Il riferimento va alla motivazione con cui Tancredi ha spiegato il motivo delle mancate restituzioni: una condanna per diffamazione subita in una causa intentata dall’ex deputato (ed ex cinquestelle) Antonio Venturino. «Abbiamo preso un compagno di squadra e lo abbiamo pugnalato colpendolo proprio nel suo punto debole. Sapendo delle sue difficoltà gli è stato ripetuto come un mantra – con un cinismo che non dovrebbe appartenere a un Movimento che si reputa comunità – “o restituisci o ti buttiamo fuori”; solo i più ingenui non hanno capito che era un modo per non confrontarsi e avviare il dibattito su quella linea politica che il gruppo regionale (prima forza politica della regione nel 2017) non è stato in grado di affrontare».

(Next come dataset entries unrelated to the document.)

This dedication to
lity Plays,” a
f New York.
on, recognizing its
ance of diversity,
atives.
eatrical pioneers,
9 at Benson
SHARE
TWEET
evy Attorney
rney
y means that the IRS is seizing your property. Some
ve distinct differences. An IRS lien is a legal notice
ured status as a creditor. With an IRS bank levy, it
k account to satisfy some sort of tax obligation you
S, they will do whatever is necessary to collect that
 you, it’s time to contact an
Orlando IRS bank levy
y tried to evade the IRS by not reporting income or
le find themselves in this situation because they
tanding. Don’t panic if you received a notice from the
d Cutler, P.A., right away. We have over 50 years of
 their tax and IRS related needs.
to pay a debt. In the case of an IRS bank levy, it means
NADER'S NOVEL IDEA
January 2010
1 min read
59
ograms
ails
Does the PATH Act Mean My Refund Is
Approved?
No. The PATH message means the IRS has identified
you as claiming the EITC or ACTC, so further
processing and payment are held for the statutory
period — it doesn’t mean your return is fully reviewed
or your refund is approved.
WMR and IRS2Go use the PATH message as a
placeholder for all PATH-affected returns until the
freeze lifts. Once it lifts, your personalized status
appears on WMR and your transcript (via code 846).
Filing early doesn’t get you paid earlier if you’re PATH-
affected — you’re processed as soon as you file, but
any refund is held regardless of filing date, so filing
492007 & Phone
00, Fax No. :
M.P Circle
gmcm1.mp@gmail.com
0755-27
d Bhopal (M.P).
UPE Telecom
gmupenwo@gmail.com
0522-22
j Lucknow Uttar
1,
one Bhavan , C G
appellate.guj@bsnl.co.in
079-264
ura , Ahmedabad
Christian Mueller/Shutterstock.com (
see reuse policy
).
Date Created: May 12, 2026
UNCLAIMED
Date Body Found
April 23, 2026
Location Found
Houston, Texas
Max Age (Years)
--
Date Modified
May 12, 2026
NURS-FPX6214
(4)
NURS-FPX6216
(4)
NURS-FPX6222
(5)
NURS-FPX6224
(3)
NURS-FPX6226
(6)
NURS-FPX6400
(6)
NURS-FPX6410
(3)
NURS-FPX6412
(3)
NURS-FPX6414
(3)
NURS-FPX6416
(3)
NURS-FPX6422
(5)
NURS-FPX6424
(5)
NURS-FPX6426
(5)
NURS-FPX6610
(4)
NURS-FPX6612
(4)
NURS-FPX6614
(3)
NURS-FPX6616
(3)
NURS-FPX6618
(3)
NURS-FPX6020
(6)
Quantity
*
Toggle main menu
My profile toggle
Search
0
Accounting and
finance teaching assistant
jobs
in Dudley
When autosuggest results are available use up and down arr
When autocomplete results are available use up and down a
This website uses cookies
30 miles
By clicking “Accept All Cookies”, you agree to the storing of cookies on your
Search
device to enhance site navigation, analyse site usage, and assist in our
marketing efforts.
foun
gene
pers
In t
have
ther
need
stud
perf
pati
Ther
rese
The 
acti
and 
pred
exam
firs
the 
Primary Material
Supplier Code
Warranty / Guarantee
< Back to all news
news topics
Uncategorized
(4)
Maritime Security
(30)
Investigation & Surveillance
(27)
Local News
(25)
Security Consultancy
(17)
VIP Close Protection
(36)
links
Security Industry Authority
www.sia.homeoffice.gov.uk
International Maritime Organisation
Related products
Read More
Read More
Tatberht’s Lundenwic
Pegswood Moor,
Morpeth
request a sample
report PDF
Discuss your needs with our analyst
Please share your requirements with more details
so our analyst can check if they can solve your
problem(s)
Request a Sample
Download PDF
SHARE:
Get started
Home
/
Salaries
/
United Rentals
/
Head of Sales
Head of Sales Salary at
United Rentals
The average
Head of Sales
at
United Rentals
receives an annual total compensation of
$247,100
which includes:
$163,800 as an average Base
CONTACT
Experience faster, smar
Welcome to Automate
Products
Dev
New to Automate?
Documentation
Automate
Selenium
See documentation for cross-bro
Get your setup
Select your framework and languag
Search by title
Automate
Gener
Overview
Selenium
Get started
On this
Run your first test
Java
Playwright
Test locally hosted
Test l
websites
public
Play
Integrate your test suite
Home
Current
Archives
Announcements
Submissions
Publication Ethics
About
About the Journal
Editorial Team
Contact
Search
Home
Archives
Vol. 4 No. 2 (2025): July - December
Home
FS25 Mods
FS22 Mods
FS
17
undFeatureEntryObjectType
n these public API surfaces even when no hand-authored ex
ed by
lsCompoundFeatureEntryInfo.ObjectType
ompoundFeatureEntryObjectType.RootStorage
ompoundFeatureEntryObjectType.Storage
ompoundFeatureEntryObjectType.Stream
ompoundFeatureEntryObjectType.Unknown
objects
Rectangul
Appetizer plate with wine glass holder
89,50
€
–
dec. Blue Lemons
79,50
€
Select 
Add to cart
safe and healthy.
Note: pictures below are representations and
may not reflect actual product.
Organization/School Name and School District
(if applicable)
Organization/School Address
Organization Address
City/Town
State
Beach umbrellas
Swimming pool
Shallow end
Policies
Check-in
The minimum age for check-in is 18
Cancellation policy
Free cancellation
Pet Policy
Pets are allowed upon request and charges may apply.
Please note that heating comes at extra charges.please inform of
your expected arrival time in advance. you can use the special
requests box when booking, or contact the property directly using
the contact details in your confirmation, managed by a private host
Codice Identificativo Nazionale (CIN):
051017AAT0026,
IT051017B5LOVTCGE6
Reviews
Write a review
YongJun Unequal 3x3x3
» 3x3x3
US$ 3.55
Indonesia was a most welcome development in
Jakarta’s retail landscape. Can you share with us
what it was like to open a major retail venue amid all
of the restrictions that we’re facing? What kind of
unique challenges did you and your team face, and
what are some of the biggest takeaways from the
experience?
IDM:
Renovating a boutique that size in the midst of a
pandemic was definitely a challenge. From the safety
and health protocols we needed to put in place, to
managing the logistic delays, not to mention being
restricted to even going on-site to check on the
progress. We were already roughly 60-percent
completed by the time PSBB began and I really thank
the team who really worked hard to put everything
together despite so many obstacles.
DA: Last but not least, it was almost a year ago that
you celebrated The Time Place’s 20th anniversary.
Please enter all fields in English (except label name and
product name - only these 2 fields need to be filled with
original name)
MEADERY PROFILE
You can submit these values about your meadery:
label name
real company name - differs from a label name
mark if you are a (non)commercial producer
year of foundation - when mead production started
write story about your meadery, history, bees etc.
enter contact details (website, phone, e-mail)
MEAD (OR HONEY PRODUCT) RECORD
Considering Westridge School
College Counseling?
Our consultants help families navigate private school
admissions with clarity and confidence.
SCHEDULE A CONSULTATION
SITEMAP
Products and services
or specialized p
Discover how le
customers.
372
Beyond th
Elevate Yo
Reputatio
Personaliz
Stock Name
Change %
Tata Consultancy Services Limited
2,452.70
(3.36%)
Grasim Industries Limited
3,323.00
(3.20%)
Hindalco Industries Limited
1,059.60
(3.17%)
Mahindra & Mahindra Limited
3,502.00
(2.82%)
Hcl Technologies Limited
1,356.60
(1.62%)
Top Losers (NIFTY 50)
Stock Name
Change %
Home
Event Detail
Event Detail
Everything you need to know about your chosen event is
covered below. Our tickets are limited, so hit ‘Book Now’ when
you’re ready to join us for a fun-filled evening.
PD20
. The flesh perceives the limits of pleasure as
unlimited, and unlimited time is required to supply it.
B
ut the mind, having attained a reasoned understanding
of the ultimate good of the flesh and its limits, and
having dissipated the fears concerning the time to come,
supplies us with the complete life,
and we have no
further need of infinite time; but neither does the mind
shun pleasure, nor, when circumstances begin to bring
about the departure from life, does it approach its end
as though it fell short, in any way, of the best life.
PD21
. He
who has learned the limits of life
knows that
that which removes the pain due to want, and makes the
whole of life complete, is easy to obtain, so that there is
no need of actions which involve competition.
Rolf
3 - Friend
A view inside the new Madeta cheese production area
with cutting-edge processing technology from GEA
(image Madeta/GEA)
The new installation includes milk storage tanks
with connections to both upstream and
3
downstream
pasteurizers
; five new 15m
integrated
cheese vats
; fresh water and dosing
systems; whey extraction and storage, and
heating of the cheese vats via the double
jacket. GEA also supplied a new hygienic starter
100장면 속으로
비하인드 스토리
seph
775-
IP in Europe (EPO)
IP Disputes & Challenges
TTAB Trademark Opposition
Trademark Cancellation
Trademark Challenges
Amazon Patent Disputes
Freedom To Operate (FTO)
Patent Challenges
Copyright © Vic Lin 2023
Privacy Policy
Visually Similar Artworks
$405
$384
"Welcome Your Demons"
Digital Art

L’affondo poi è rivolto anche a Giorgio Pasqua, l’attuale capogruppo del M5s all’Ars. «Abbiamo saputo dell’espulsione di Sergio solo dopo la richiesta, presa in autonomia dal capogruppo, di sostituire con effetto immediato Sergio dalla commissione, a sua insaputa. Le motivazioni le abbiamo scoperte solo dall’ennesima intervista – attaccano i deputati – Non è mai stata presa in considerazione la nostra proposta di sostenere formalmente e sostanzialmente il collega Tancredi, sia davanti ai probiviri, chiedendo del tempo per mettersi in regola e garantendo economicamente per lui, sia, come avvenuto in passato con altre vicende giudiziarie, contribuendo alle sue spese legali».
Infine, quella che sembra una pietra tombale sui primi otto anni di esperienza politica del M5s all’Ars. «A nessuno dovrebbe essere chiesto di derogare alla propria credibilità, conquistata con sacrificio sul campo della politica e della vita in nome di un posto al sole e della inclusione in un sogno divenuto contenitore vilipeso da goffi tentativi di imitazione dei partiti che prima ci proponevamo di smantellare. Nessuno di noi – concludono – può accettare una cosa del genere».
Ma cosa succederà adesso? Nonostante manchi l’ufficialità, i rumors parlano dell’intenzione concreta di ratificare la scissione con la costituzione di un nuovo gruppo forse non solo parlamentare. C’è chi sostiene che sia stato allertato anche un notaio e chi, invece, crede ancora in una pace possibile. Di presupposti, in tal senso, non sembrano però esserne rimasti molti.